The Cushing, OK, storage and trading hub plays critically important roles in both the physical and financial sides of the crude oil market. Located at a central point for receiving crude from a wide range of major production areas — Western Canada, the Bakken, the Rockies, SCOOP/STACK and the Permian among them — the hub also has numerous pipeline connections to Gulf Coast refineries and export docks, and to a large number of inland refineries. And, with Cushing’s 94 MMbbl of storage capacity and status as the delivery point for NYMEX futures contracts for West Texas Intermediate, the hub’s inventory levels and the WTI-at-Cushing price are closely watched market barometers. But like a lot of other U.S. energy infrastructure in the Shale Era, Cushing’s place in the energy world has been in flux. Most importantly, Permian production has been surging, the ban on U.S. oil exports is a fading memory, and the Gulf Coast — not Cushing — is where most U.S. crude production wants to go.
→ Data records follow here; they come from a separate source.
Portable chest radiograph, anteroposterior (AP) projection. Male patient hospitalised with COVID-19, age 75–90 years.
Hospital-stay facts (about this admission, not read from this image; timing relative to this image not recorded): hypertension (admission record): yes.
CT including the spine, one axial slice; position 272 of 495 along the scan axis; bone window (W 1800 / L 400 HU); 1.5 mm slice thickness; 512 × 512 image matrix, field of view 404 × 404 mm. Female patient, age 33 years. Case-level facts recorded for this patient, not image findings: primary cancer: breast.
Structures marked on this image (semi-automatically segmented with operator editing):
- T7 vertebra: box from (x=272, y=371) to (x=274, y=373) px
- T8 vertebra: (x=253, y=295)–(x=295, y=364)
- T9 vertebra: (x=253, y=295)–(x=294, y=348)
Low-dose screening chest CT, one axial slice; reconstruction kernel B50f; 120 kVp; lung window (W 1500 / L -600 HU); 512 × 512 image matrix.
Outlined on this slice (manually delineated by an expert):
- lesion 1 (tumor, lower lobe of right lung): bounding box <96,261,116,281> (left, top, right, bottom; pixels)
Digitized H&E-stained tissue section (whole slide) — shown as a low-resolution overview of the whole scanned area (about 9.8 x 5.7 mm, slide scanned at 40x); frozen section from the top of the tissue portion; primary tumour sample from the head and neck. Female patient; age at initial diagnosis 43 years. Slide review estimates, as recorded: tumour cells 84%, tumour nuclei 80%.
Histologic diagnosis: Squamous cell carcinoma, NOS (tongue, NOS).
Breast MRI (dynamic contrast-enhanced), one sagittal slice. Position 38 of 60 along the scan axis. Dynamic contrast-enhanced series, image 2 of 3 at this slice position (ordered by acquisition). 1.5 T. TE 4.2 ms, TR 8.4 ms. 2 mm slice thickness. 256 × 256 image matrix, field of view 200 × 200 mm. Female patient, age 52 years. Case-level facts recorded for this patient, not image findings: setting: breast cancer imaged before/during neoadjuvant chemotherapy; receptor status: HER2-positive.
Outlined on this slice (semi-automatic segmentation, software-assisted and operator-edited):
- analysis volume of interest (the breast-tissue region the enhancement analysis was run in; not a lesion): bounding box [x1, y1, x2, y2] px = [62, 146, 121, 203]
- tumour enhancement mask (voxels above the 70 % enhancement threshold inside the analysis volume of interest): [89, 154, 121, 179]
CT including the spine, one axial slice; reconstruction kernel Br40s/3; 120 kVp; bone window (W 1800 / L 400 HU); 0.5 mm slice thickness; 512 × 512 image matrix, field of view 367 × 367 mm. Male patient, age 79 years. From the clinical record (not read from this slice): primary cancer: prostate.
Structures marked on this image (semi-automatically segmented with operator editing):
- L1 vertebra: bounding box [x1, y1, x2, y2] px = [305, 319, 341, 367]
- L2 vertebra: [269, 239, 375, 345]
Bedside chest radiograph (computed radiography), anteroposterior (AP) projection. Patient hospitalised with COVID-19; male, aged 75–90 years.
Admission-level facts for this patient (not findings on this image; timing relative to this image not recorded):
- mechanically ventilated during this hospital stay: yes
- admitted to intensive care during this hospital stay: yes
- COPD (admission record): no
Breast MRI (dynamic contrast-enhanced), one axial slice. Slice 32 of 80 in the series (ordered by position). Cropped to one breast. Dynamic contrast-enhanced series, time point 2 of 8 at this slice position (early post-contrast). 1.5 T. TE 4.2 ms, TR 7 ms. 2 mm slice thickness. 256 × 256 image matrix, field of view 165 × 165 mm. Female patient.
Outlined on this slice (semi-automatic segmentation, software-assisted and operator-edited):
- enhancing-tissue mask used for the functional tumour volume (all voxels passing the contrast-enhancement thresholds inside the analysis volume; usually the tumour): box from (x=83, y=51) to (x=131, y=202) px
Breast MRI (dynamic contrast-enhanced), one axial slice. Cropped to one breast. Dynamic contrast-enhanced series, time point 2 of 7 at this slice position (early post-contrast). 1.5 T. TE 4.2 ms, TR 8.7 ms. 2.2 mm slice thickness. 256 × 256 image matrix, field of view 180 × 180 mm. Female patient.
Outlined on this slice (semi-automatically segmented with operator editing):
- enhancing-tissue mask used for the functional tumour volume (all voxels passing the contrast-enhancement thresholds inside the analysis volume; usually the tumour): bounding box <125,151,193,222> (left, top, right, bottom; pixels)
Today, we discuss Cushing’s changing role and highlights from RBN’s new Drill Down Report on the U.S.’s most important crude hub.

As we said a few months ago, the Cushing hub would qualify as one of the Seven Wonders of the Energy World — if there were such a list. The hub’s 3.7 MMb/d of inbound pipelines, 350-plus storage tanks, countless connecting pipes within the hub, and 3.1 MMb/d of outbound pipelines are the result of hundreds of individual decisions by scores of midstream companies over many decades.

The past few months have provided a reminder of Cushing’s important role. For an extended, two-and-a-half-year period — from April 2015 through October 2017 — the volume of crude stored at the hub stayed in a relatively narrow range, within 10% or so of 60 MMbbl, according to the Energy Information Administration (EIA; see Figure 1). Inventory stability typically is seen as an indicator of a well-balanced WTI market. From November 2017 to March 2018, however, storage levels plummeted by more than half — from 64 MMbbl to 28 MMbbl — and after a modest uptick this past spring, the volumes stored fell again to as low as 22 MMbbl in parts of July, August and September.